In Caribbean nations with substantial populations of West African origin, such as Cuba, the Dominican Republic, Haiti and Puerto Rico, plantains, yucca or yams are mashed with other delectable ingredients (fufú nigeriano). In Cuba, the dish retains its original African stem name, termed simply as fufú or with added descriptive extensions like fufú de platano or fufú de platano pintón. On other major islands, fufú goes by the names of mangú in the Dominican Republic and mofongo in Puerto Rico. What distinguishes the Caribbean "fufú" from its West African relative is a firmer texture with stronger flavors. As it moves away from Cuba, the fufú's core is less a gelatinous dough and more of a consistent mass.

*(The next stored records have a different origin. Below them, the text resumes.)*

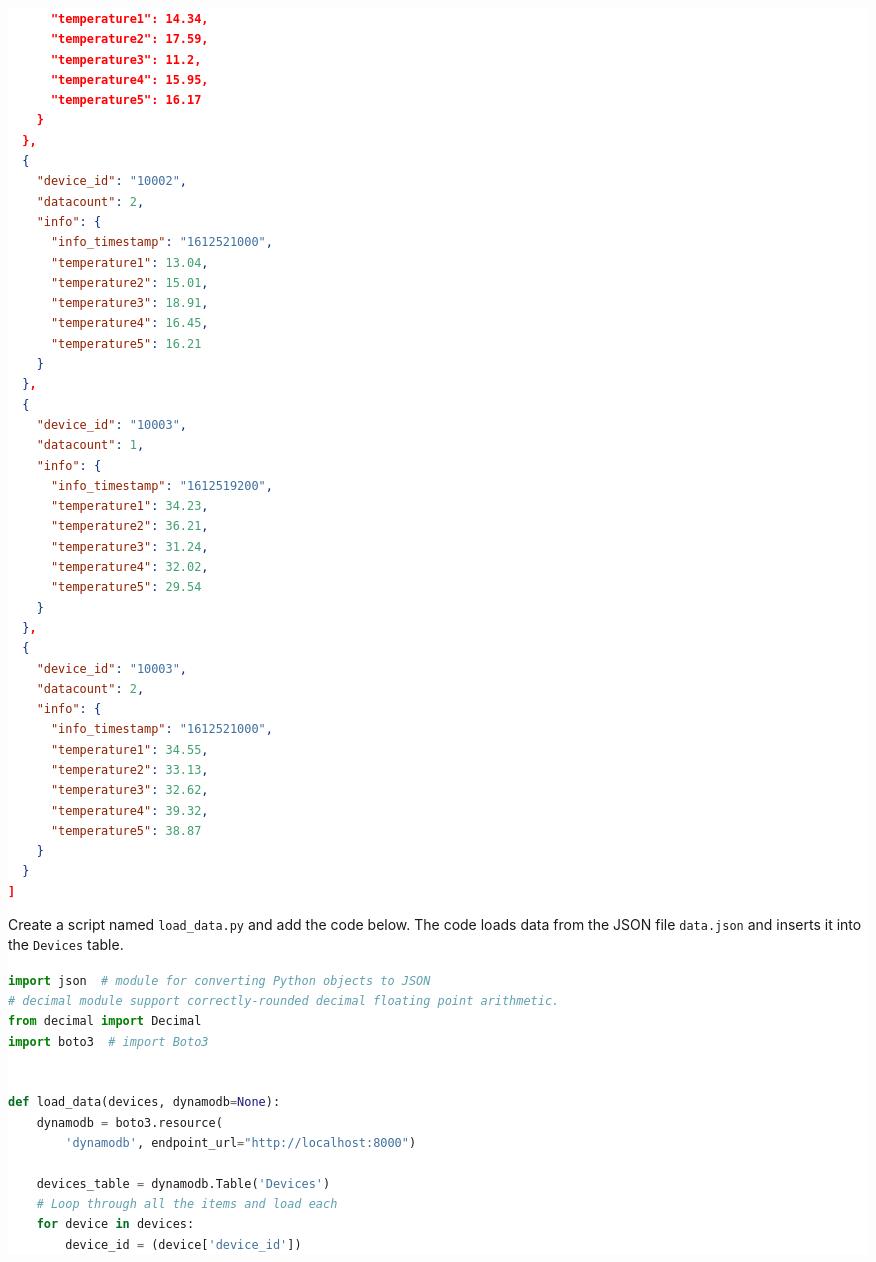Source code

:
 ```json
      "temperature1": 14.34,
      "temperature2": 17.59,
      "temperature3": 11.2,
      "temperature4": 15.95,
      "temperature5": 16.17
    }
  },
  {
    "device_id": "10002",
    "datacount": 2,
    "info": {
      "info_timestamp": "1612521000",
      "temperature1": 13.04,
      "temperature2": 15.01,
      "temperature3": 18.91,
      "temperature4": 16.45,
      "temperature5": 16.21
    }
  },
  {
    "device_id": "10003",
    "datacount": 1,
    "info": {
      "info_timestamp": "1612519200",
      "temperature1": 34.23,
      "temperature2": 36.21,
      "temperature3": 31.24,
      "temperature4": 32.02,
      "temperature5": 29.54
    }
  },
  {
    "device_id": "10003",
    "datacount": 2,
    "info": {
      "info_timestamp": "1612521000",
      "temperature1": 34.55,
      "temperature2": 33.13,
      "temperature3": 32.62,
      "temperature4": 39.32,
      "temperature5": 38.87
    }
  }
]
```

Create a script named `load_data.py` and add the code below. The code loads data from the JSON file `data.json` and inserts it into the `Devices` table.

```python
import json  # module for converting Python objects to JSON
# decimal module support correctly-rounded decimal floating point arithmetic.
from decimal import Decimal
import boto3  # import Boto3


def load_data(devices, dynamodb=None):
    dynamodb = boto3.resource(
        'dynamodb', endpoint_url="http://localhost:8000")

    devices_table = dynamodb.Table('Devices')
    # Loop through all the items and load each
    for device in devices:
        device_id = (device['device_id'])
```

Puerto Rican mofongo in keeping with the creolized cuisine traditions of the Caribbean tends toward a fufú of much higher density and robust seasoning. While keeping a conspicuous African character, mofongo has borrowed from the island's Iberian culinary tradition, to create a dish comprised almost exclusively of fried green plantains, with neither yucca nor maize. Unlike the mushier Caribbean and West African fufús, mofongo is generally firmer and crustier.
To prepare mofongo, green plantains are deep-fried once unlike twice fried tostones. Next, they are mashed in a 'pilon' ( mortar ) with chopped garlic, salt, black pepper and olive oil. The resulting mash is then pressed and rounded into a hollowed crusty orb. Meat, traditionally chicharrón, is then stuffed into the chunky ball of fried green plantains. A few recipes call for a meat or vegetable salsa criolla" (related to American Creole sauce) poured on top of the hot sphere. In the trendier "mofongo relleno," typical of western Puerto Rico, seafood is all over, inside and outside. Traditional mofongo, as previously cited, comes seasoned and stuffed with meat and bathed in a chicken broth soup. Because of its elaborate process of preparation and its sundry ingredients, poet and blogger Arose N Daghetto called the mofongo a type of "fufú paella" and branded it as "the big daddy of fufús."
The vegetable or fufú sauce in the Anglo-Caribbean is not fried first. Plantain is not used as much, as it is used in so many dishes. Fufu is usually part of, or added to, a soupy sauce or on the side with a soupy dish. In Antigua, fufu is served as part of the national dish but is called fungi/fungee and is made using cornmeal and okra. Similarly, in Barbados it serves as part of the national dish and is called cou cou and uses cornmeal or, less commonly, breadfruit instead, like several other English Caribbean islands. In Haiti it is called tum tum. It is mostly made of breadfruit but can be made of plantain or yams and is usually served with an okra based stew or soup.
Fufu is believed to originate in what is modern-day Ghana, by the Asante, the Akuapem, the Guans, the Akyem, the Bono and the Fante peoples of the Akan ethnic group of Ghana and Ivory Coast. Today, it also features in Togolese cuisine Guinean cuisine, Cameroonian cuisine, as well as Nigerian cuisine.
In Ghana, pieces of boiled cassava or other tubers are pounded together in a giant wooden mortar using a wooden pestle. In between blows from the pestle, the mixture is turned by hand and water gradually added till it becomes slurry and sticky. The mixture is then formed into a ball or a rounded slab and served. With the invention of the Fufu Machine preparation has become much less labour-intensive.
Nutritionally, 100 g dry weight fufu contains 2 g of protein, 0.1 g of fat and 84 g of carbohydrate. There are 267 kcal of food energy in a 100 g serving made up with water. It is very low in cholesterol. It is very rich in potassium, and it is commonly prescribed by doctors for people who have low level of potassium in their blood.